▶ [REQUIRED WORK]
Scan the entries and copy each line where the word "checkups" is present.

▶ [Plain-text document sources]

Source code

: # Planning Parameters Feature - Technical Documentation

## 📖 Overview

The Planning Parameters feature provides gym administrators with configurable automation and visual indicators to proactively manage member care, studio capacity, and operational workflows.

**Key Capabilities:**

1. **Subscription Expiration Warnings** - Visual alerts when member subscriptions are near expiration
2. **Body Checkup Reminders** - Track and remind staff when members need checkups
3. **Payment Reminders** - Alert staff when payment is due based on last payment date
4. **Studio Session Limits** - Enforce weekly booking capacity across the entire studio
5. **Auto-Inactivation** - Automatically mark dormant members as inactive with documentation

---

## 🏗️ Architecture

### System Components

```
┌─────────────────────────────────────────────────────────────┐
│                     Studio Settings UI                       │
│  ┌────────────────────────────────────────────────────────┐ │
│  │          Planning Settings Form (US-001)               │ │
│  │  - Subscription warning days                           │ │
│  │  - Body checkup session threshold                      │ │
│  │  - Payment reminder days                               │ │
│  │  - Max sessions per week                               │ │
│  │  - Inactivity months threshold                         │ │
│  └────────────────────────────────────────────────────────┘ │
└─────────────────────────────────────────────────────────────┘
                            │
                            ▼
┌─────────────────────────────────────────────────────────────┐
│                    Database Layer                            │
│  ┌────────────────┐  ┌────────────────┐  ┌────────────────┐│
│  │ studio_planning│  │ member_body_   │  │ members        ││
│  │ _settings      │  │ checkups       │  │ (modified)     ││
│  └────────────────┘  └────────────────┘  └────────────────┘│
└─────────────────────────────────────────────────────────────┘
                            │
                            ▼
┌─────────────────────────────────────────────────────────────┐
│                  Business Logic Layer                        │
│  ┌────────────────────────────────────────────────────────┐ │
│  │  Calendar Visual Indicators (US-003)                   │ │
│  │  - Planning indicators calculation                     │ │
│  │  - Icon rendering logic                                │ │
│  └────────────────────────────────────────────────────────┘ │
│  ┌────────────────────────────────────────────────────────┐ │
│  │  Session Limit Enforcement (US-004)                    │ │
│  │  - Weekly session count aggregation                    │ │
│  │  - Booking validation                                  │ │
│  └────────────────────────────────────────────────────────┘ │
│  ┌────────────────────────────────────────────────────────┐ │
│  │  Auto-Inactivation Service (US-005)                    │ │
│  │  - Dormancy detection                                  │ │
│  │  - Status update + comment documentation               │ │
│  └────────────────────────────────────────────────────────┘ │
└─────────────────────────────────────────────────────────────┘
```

▶ [EXERCISE SOLUTION]
2. **Body Checkup Reminders** - Track and remind staff when members need checkups
│  │ _settings      │  │ checkups       │  │ (modified)     ││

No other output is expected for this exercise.